#### [DATA EXTRACT]

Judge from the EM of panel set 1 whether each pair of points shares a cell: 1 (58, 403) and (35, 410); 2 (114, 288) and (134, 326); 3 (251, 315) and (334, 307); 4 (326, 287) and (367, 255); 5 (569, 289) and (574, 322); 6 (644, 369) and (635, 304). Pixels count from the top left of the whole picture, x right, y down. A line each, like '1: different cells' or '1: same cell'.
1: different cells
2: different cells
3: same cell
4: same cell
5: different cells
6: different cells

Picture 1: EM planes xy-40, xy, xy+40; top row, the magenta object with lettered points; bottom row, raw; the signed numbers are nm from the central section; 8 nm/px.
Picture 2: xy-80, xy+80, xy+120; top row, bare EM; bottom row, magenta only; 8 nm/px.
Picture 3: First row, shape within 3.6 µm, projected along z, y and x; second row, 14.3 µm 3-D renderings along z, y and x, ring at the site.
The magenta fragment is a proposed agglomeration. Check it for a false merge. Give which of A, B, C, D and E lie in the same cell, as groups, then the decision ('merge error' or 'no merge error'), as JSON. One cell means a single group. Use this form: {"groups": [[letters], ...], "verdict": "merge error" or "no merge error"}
--
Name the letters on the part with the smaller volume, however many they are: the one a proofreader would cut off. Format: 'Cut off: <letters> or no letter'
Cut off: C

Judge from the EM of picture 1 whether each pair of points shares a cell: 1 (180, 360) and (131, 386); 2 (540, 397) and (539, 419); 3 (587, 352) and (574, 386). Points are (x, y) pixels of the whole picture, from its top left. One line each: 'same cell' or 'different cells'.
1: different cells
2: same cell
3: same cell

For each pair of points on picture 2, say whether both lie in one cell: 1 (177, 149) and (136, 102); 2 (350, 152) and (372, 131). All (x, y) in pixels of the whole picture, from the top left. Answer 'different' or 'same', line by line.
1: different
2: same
...
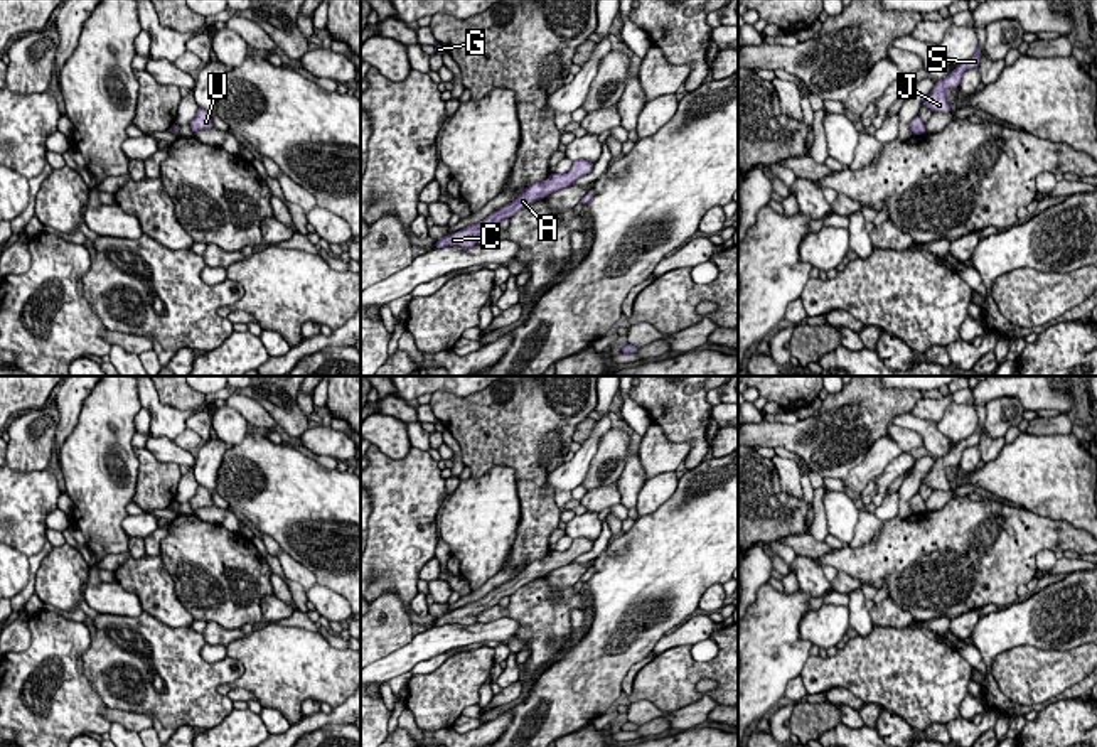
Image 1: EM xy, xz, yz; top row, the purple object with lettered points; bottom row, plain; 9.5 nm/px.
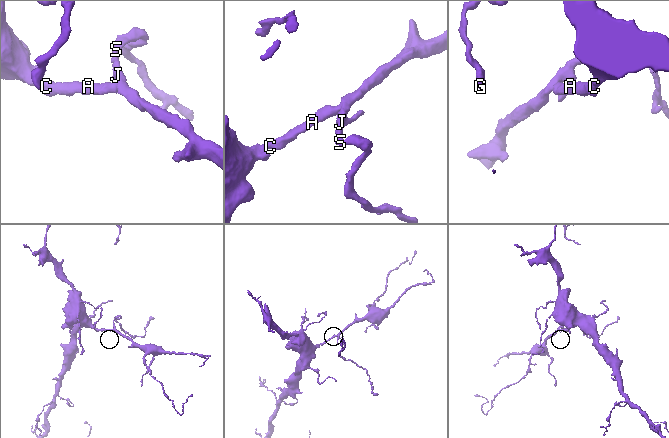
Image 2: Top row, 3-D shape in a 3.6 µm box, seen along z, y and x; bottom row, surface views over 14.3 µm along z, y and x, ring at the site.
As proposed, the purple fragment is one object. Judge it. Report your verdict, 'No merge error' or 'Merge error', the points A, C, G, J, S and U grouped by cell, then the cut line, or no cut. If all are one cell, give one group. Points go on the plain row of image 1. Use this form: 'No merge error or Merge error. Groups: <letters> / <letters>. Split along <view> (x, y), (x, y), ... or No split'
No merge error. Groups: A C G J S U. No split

#### [EXERCISE DETAILS]
Only the lines above from the line containing "Picture 2: xy-80, xy+80, xy+120;" through the line containing "The magenta fragment" should be retyped, exactly and with both ends included.

#### [ANSWER SECTION]
Picture 2: xy-80, xy+80, xy+120; top row, bare EM; bottom row, magenta only; 8 nm/px.
Picture 3: First row, shape within 3.6 µm, projected along z, y and x; second row, 14.3 µm 3-D renderings along z, y and x, ring at the site.
The magenta fragment is a proposed agglomeration. Check it for a false merge. Give which of A, B, C, D and E lie in the same cell, as groups, then the decision ('merge error' or 'no merge error'), as JSON. One cell means a single group. Use this form: {"groups": [[letters], ...], "verdict": "merge error" or "no merge error"}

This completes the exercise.